**ОТРЫВОК ИЗ ДОКУМЕНТА:**
►

"ЗНАЕШЬ ЦАРЯ, ТАК ПСАРЯ ─ НЕ ЖАЛУЙ»: ПУТЕШЕСТВИЕ ПО ПИСЬМАМ С.°ЭФРОНА - 13 ЛАВРОВА Е.Л. СЛОВО О МАРИНЕ ЦВЕТАЕВОЙ. – ГОРЛОВКА, 2010. – 398 С.
Генерал Кутепов в один из самых драматических эпизодов гражданской войны телеграфировал Деникину: «Если в настоящее время борьбу временно придётся прекратить, то необходимо сохранить кадры Добровольческого корпуса до того времени, когда Родине снова понадобятся надёжные люди». Позже это и было исполнено. И вот один из «надёжных» людей, сохранённый генералами для Родины, пишет буквально следующее: «Сброшенные в море, изрыгнутые Россией, добровольцы очутились на пустынном Галлиполийском побережье». «Изрыгнутые» слово продуманное, не случайное. Изрыгают негодное, вредное, ядовитое. Генералы добровольцев эвакуировали. Генералы считали добровольцев ценнейшими опытными кадрами. Эфрон посчитал добровольцев блевотиной России. Не Россия «изрыгнула» добровольцев, а большевики столкнули их в море. Но в сознании Эфрона в 1924 году Россия уже ассоциируется с большевиками, что тоже весьма симптоматично.
Собственно говоря, ради чего написана статья Эфрона? А вот ради чего !Ради одной идеи, которая уже завладела всем его существом: «И первейший наш долг перед Родиной, и перед теми, кто похоронен тысячами в России, и перед самими нами, освободиться, наконец, в себе и во вне, от этого тупого, злого, бездарного Жоржика, застилающего нам глаза запоздавшими на столетия прописями, затыкающего нам уши своими надсадными воплями, всеми способами мешающего нам всматриваться и вслушиваться в то, что нарождается там, в России».
А что там, в России, нарождается? Во что там хочет вслушиваться и всматриваться Эфрон? А нарождается там диктатура самого страшного в мировой истории диктатора и тирана Сталина. Нарождаются невиданного размаха репрессии и ГУЛАГ. Нарождается зверское истребление лучшей части крестьянства. Буржуазию (интеллигенцию) и духовенство уже истребили. Много там чего страшного нарождается. Но Эфрон не в это собирается вслушиваться и всматриваться.

◄

**ЗАДАНИЯ К РАБОТЕ:**
A: Выпишите все прилагательные, которыми в отрывке охарактеризован Жоржик.
B: Пожалуйста, перепишите часть отрывка между словами «А что там, в» и «вслушиваться и всматриваться.» включительно, заменив «Эфрон» на «автор статьи».
C: Ответьте на вопросы по отрывку.
(i) Кому телеграфировал генерал Кутепов?
(ii) На каком побережье, по словам Эфрона, очутились добровольцы?
(iii) Кого, согласно отрывку, уже истребили?
Приведённый далее материал с отрывком никак не связан.

**ДАННЫЕ ДЛЯ ПРОСМОТРА:**
►

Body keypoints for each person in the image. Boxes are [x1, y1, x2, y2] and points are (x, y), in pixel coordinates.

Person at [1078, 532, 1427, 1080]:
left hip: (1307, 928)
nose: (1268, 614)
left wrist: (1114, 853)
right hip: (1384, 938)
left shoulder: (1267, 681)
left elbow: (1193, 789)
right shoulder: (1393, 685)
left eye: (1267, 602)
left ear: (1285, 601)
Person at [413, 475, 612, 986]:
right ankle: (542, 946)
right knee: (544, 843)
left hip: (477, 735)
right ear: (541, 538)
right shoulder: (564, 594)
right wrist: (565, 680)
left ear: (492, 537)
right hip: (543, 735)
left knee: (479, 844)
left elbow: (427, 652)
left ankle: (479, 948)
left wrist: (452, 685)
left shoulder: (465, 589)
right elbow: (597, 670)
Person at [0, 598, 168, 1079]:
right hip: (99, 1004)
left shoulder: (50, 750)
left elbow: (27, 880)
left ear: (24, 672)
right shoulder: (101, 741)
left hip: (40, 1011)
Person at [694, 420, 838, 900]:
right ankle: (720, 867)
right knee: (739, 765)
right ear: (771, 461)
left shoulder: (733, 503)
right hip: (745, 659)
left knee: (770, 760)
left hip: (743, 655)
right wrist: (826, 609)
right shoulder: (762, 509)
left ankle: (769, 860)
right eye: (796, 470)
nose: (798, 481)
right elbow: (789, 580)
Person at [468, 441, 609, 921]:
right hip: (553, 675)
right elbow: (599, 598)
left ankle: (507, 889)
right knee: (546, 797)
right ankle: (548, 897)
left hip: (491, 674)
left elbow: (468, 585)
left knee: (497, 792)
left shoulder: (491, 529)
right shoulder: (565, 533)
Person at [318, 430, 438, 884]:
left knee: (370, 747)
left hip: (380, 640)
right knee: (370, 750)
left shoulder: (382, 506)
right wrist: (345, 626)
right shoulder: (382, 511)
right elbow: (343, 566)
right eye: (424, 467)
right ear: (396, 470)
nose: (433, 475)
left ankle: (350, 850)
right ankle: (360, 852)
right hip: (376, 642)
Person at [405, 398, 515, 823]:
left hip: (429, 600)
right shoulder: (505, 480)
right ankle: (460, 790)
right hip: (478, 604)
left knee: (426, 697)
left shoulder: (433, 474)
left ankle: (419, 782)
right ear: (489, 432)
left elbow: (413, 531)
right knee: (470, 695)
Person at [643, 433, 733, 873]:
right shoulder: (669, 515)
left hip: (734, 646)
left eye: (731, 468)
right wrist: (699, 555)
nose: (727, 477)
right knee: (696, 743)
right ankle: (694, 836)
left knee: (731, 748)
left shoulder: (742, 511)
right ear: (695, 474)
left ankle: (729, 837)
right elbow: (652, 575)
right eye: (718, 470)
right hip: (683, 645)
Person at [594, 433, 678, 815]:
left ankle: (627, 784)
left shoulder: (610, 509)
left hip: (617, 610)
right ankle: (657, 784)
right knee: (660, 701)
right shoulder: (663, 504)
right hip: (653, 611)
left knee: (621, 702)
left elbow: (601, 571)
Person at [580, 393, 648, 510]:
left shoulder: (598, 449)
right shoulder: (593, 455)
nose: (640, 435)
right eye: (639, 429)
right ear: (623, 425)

◄

**ОТВЕТЫ К УПРАЖНЕНИЮ:**
A: тупого, злого, бездарного

B:
А что там, в России, нарождается? Во что там хочет вслушиваться и всматриваться автор статьи? А нарождается там диктатура самого страшного в мировой истории диктатора и тирана Сталина. Нарождаются невиданного размаха репрессии и ГУЛАГ. Нарождается зверское истребление лучшей части крестьянства. Буржуазию (интеллигенцию) и духовенство уже истребили. Много там чего страшного нарождается. Но автор статьи не в это собирается вслушиваться и всматриваться.

C:
(i) Деникину.
(ii) На пустынном Галлиполийском побережье.
(iii) Буржуазию (интеллигенцию) и духовенство.